***** ИСХОДНЫЙ ТЕКСТ

В.М. Гаршин в качестве добровольца воевал рядовым пехотного полка и в августе 1877 г. был ранен в сражении при Аясларе. Однако война быстро разочаровала добровольца Гаршина: помощь славянам со стороны России на деле оказалась корыстным стремлением занять стратегические позиции на Босфоре, в самой армии не было ясного понимания цели военных действий и поэтому царил беспорядок, толпы добровольцев погибали совершенно бессмысленно. Все эти впечатления Гаршина отразились в его рассказах «Четыре дня», «Трус», «Денщик и офицер» , «Из воспоминаний рядового Иванова», правдивость которых поразила читателей.

Восхищаясь нравственной силой простых солдат, Гаршин дал выразительные зарисовки солдатских типов.

**********

▶ [ЗАДАНИЕ A]
Согласуются ли с отрывком о Гаршине утверждения (i) «Гаршин был ранен в августе 1877 года», (ii) «Гаршин воевал офицером пехотного полка» и (iii) «В армии было ясное понимание цели военных действий»? Ответьте на каждое «да» или «нет», приведя решающие слова отрывка точной цитатой.
▶ [ЗАДАНИЕ B]
Верните дословно фрагмент отрывка о Гаршине: начните со слов «В.М. Гаршин в» и остановитесь после слов «которых поразила читателей.».
▶ [ЗАДАНИЕ C]
Продолжите отрывок о Гаршине и его военных рассказах с того места, где он заканчивается.

***** ЗАПИСИ НАБОРА ДАННЫХ

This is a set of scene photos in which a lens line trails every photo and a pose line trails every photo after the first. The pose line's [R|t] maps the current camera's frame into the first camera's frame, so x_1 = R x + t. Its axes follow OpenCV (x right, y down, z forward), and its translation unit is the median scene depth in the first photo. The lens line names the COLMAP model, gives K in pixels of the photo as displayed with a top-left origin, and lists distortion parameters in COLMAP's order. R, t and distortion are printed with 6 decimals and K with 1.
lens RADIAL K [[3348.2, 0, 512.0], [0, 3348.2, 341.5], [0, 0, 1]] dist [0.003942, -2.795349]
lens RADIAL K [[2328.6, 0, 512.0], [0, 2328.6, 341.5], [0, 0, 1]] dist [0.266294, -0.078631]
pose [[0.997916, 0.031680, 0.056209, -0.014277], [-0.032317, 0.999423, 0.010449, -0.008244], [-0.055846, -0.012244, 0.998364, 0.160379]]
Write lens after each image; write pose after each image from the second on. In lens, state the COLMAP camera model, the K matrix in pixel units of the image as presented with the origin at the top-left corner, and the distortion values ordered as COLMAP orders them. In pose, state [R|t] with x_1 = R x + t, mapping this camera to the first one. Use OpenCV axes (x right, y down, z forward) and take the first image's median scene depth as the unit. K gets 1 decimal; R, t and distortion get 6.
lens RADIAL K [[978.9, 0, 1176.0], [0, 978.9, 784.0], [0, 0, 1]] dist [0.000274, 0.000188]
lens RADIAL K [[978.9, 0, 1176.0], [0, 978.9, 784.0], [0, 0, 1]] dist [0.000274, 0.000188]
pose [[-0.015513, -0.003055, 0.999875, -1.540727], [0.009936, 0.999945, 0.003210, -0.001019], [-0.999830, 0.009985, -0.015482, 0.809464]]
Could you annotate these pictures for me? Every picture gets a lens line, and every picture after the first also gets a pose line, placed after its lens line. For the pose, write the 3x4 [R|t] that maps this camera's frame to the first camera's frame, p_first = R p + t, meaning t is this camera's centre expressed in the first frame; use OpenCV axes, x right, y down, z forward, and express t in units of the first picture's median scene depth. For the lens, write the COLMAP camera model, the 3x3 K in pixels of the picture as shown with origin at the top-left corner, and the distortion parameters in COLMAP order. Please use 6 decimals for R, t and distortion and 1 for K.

**********

▶ [РЕЗУЛЬТАТ УПРАЖНЕНИЯ A]
(i) Да: «в августе 1877 г. был ранен в сражении при Аясларе».
(ii) Нет: «воевал рядовым пехотного полка».
(iii) Нет: «в самой армии не было ясного понимания цели военных действий».

▶ [РЕЗУЛЬТАТ УПРАЖНЕНИЯ B]
В.М. Гаршин в качестве добровольца воевал рядовым пехотного полка и в августе 1877 г. был ранен в сражении при Аясларе. Однако война быстро разочаровала добровольца Гаршина: помощь славянам со стороны России на деле оказалась корыстным стремлением занять стратегические позиции на Босфоре, в самой армии не было ясного понимания цели военных действий и поэтому царил беспорядок, толпы добровольцев погибали совершенно бессмысленно. Все эти впечатления Гаршина отразились в его рассказах «Четыре дня», «Трус», «Денщик и офицер» , «Из воспоминаний рядового Иванова», правдивость которых поразила читателей.

▶ [РЕЗУЛЬТАТ УПРАЖНЕНИЯ C]
Повествование от первого лица, с использованием дневниковых записей, внимание к самым болезненным душевным переживаниям создавало эффект абсолютной тождественности автора и героя. В литературной критике тех лет часто встречалась фраза: «Гаршин пишет кровью». Писатель соединял крайности проявления человеческих чувств: героический, жертвенный порыв и осознание мерзости войны; чувство долга, попытки уклонения от него и осознание невозможности этого. Беспомощность человека перед стихией зла, подчеркнутая трагическими финалами, становилась главной темой не только военных, но и более поздних рассказов Гаршина.

Правдивое, свежее отношение Гаршина к войне художественно воплотилось в виде нового необычного стиля - очерково отрывочного, с вниманием к, казалось бы, ненужным деталям и подробностям. Появлению такого стиля, отражающего авторскую точку зрения на события рассказа, способствовало не только глубокое знание Гаршиным правды о войне, но и то, что он увлекался естественными науками, которые научили его замечать «бесконечно малые моменты» действительности.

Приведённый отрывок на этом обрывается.